Sur ces mots et une dernière inspiration, elle franchit l’entrée de la Grotte Sacrée. Un silence pesant s’abattit sur elle. Les bruits de la nuit disparurent, laissant Séréna seule avec uniquement le son de ses pas qui se répercutaient en mille et un échos.
Il ne faisait pas sombre. Les cristaux qui tapissaient les parois brillaient d’un doux éclat. Chacun d’entre eux scintillait d’une couleur différente : une pour chaque arcane.
Bleue pour l’eau, rouge pour le feu, brune pour la terre, verte pour le vent, orange pour l’esprit et enfin violette pour l’âme. Pour l’instant, c’était les couleurs des arcanes élémentaires qui dominaient. Séréna savait qu’il lui faudrait s’enfoncer plus profondément dans les galeries pour découvrir des cristaux oranges et violets.
Le déroulement exact du Rite des Lueurs Sélénites était un secret bien gardé par les aspirants victorieux et les Enchanteurs, mais Séréna avait essayé de lire le maximum d’ouvrages de références à ce sujet, avec le peu de temps dont elle disposait.
Charlie lui avait également révélé tout ce qu’elle pouvait. C’est ainsi que Séréna savait pour l’arche et la présence des cristaux de l’âme et de l’esprit seulement dans les boyaux les plus profonds.

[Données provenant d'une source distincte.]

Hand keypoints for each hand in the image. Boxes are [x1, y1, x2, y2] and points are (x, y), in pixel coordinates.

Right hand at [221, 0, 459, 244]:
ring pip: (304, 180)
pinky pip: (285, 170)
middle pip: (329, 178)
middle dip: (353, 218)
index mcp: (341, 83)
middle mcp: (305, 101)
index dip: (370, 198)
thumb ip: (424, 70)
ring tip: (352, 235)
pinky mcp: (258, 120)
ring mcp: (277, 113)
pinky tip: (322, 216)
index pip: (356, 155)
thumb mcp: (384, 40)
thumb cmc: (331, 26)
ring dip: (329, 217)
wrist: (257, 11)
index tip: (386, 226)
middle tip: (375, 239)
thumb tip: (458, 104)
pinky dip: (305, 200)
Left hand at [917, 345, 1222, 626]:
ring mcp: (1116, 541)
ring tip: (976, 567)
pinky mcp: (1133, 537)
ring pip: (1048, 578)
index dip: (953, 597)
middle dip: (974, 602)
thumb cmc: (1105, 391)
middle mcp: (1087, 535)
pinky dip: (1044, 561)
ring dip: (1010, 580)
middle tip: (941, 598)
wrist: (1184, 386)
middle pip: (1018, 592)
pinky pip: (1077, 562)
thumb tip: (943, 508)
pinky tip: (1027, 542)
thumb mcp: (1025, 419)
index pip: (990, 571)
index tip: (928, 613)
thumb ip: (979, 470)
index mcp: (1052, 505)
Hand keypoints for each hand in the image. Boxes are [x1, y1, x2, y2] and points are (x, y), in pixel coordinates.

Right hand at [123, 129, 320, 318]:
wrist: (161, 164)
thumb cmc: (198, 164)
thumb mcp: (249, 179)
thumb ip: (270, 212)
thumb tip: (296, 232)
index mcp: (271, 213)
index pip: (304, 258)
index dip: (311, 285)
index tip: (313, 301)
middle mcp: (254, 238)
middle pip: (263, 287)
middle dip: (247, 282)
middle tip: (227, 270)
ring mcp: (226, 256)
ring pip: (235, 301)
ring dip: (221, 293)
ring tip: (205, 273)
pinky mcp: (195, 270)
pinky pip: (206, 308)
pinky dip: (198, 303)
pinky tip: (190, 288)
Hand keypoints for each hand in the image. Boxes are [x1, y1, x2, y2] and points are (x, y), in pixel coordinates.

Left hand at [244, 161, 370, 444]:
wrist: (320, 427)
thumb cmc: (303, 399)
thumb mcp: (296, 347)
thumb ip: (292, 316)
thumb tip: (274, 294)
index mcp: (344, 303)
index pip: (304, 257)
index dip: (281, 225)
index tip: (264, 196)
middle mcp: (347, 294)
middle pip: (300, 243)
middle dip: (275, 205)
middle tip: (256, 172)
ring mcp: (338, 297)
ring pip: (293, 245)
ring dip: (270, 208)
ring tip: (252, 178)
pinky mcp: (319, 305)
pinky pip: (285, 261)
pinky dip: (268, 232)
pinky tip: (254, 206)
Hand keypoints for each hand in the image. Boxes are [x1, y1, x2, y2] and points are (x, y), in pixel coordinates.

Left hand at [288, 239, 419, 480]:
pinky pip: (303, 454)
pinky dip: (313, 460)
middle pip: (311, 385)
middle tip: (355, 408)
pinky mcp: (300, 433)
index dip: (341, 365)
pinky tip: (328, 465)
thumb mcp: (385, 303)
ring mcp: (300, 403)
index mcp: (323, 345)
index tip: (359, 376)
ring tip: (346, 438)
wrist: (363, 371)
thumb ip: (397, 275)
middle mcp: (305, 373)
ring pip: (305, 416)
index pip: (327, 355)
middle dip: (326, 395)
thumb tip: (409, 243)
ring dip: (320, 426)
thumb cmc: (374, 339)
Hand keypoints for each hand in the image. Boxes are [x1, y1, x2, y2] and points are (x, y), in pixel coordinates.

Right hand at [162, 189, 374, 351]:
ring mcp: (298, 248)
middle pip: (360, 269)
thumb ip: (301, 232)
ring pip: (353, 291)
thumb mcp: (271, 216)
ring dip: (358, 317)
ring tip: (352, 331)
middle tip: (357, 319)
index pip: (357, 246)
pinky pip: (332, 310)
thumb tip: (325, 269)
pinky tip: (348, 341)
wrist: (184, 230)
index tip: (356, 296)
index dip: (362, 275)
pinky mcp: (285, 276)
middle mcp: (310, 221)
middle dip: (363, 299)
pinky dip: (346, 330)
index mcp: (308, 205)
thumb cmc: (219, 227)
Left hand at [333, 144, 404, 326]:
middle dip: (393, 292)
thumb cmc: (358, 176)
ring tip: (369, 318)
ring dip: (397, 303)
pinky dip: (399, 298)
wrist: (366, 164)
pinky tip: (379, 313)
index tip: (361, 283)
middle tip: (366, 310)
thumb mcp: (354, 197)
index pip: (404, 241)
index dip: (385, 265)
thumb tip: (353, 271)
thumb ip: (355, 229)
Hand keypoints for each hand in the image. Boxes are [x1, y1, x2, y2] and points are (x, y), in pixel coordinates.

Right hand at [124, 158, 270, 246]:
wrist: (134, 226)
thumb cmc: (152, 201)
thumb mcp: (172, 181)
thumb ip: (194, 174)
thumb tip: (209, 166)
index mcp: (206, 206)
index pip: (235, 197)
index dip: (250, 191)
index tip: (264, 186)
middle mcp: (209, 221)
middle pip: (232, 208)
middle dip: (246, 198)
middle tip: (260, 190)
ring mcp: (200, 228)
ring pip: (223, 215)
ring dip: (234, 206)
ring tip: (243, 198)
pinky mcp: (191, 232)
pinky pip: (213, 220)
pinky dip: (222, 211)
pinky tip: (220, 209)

Elle avait aussi découvert que la grotte était un réseau de galeries labyrinthiques et que seul son instinct et sa magie pouvaient lui servir de guide. Si au lever du jour, elle n’était pas ressortie, la magie la proclipserait à l’entrée de la grotte et elle ne serait pas considérée comme victorieuse. Elle frissonna et une sueur froide dégoulina le long de son dos.
Séréna atteignit un premier embranchement. Trois choix s’offraient à elle. En inspirant profondément elle laissa la Magie circuler en elle, comme Charlie lui avait appris. L’appel lancinant était toujours là. La Rêveuse pivota lentement sur elle-même et lorsqu’elle se tourna vers l’embranchement de gauche, il lui sembla qu’un fil invisible l’attirait dans cette direction.
Elle hésita un instant, puis choisit de se faire confiance. Faisant appel à l’arcane de l’Esprit, elle laissa sur la paroi une marque magique seulement visible d’elle-même pour retrouver sa route le moment venu. Le chemin de gauche descendait en pente douce et l’air tiède commença à se rafraîchir. Les cristaux continuaient d’éclairer faiblement son chemin.